4. The method of claim 1, wherein the combination therapy, comprising:

(a) administering, to a patient in need thereof, about 10-14 mg of Semax or a derivative or a pharmaceutically salt thereof; and,

(b) administering, about 100-300 mg of CBD (cannabidiol).

5. The method of claim 1, wherein the combination therapy, comprising:

(a) administering, to a patient in need thereof, about 12 mg of Semax or a derivative or a pharmaceutically salt thereof; and,

(b) administering, about 150 mg of CBD (cannabidiol).

6. The method of claim 1, wherein the Semax compound is selected from:

a. Semax;

b. a pharmaceutically acceptable salt of Semax;

c. a sodium salt of Semax;

d. an ammonium chloride salt of Semax;

e. N-acetyl-Semax;

f. a pharmaceutically acceptable salt of N-acetyl Semax;

g. a sodium salt of N-acetyl-Semax; and,

h. an ammonium chloride salt of N-acetyl-Semax.

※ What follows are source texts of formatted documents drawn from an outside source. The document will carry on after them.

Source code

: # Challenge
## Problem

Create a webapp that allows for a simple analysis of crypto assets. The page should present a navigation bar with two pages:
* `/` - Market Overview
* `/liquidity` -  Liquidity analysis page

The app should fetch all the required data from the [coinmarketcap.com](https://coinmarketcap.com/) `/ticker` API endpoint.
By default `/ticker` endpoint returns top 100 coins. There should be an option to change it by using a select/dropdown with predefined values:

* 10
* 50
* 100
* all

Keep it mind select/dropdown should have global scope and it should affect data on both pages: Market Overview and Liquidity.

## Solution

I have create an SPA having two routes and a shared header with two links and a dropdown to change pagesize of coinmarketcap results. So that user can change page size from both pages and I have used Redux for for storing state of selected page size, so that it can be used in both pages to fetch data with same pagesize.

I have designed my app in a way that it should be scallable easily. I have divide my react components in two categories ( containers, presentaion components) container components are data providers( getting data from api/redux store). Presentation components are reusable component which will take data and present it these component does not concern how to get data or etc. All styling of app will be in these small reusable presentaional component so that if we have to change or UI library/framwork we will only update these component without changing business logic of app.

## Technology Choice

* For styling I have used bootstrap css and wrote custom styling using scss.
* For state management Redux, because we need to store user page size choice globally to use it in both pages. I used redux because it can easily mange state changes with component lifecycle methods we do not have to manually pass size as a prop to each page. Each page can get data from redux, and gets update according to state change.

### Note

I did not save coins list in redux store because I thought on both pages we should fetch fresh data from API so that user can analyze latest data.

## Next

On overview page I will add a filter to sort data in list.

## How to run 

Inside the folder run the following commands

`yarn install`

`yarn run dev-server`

7. The method of claim 1, wherein the Semax compound is Semax.

8. The method of claim 1, wherein the Semax compound is a pharmaceutically acceptable salt of Semax.

9. The method of claim 1, wherein the Semax compound is a sodium salt of Semax.

10. The method of claim 1, wherein the Semax compound is an ammonium chloride salt of Semax.

11. The method of claim 1, wherein the Semax compound is a pharmaceutically acceptable salt of N-acetyl-Semax.

12. The method of claim 1, wherein the Semax compound is a sodium salt of N-acetyl-Semax.

13. The method of claim 1, wherein the Semax compound is an ammonium chloride salt of N-acetyl-Semax.

14. The method of claim 1, wherein the therapy is initiated at least about 4 hours after the patient suffered the ischemic stroke.

15. A pharmaceutical composition, comprising:

(a) a therapeutically effective amount of Semax or a derivative or a pharmaceutically salt thereof;

(b) a therapeutically effective amount of CBD (cannabidiol); and,

(c) optionally, a pharmaceutical acceptable carrier.

16. The pharmaceutical composition of claim 15, comprising: a pharmaceutical acceptable carrier.

17. The pharmaceutical composition of claim 15, wherein the pharmaceutical composition is in liquid form.

18. The pharmaceutical composition of claim 15, wherein the pharmaceutical composition is in solid form.

19. The pharmaceutical composition of claim 15, wherein the Semax compound is selected from:

a. Semax;

b. a pharmaceutically acceptable salt of Semax;

c. a sodium salt of Semax;

d. an ammonium chloride salt of Semax;

e. N-acetyl-Semax;

f. a pharmaceutically acceptable salt of N-acetyl Semax;

g. a sodium salt of N-acetyl-Semax; and,

h. an ammonium chloride salt of N-acetyl-Semax.

20. The pharmaceutical composition of claim 15, wherein the Semax compound is Semax itself.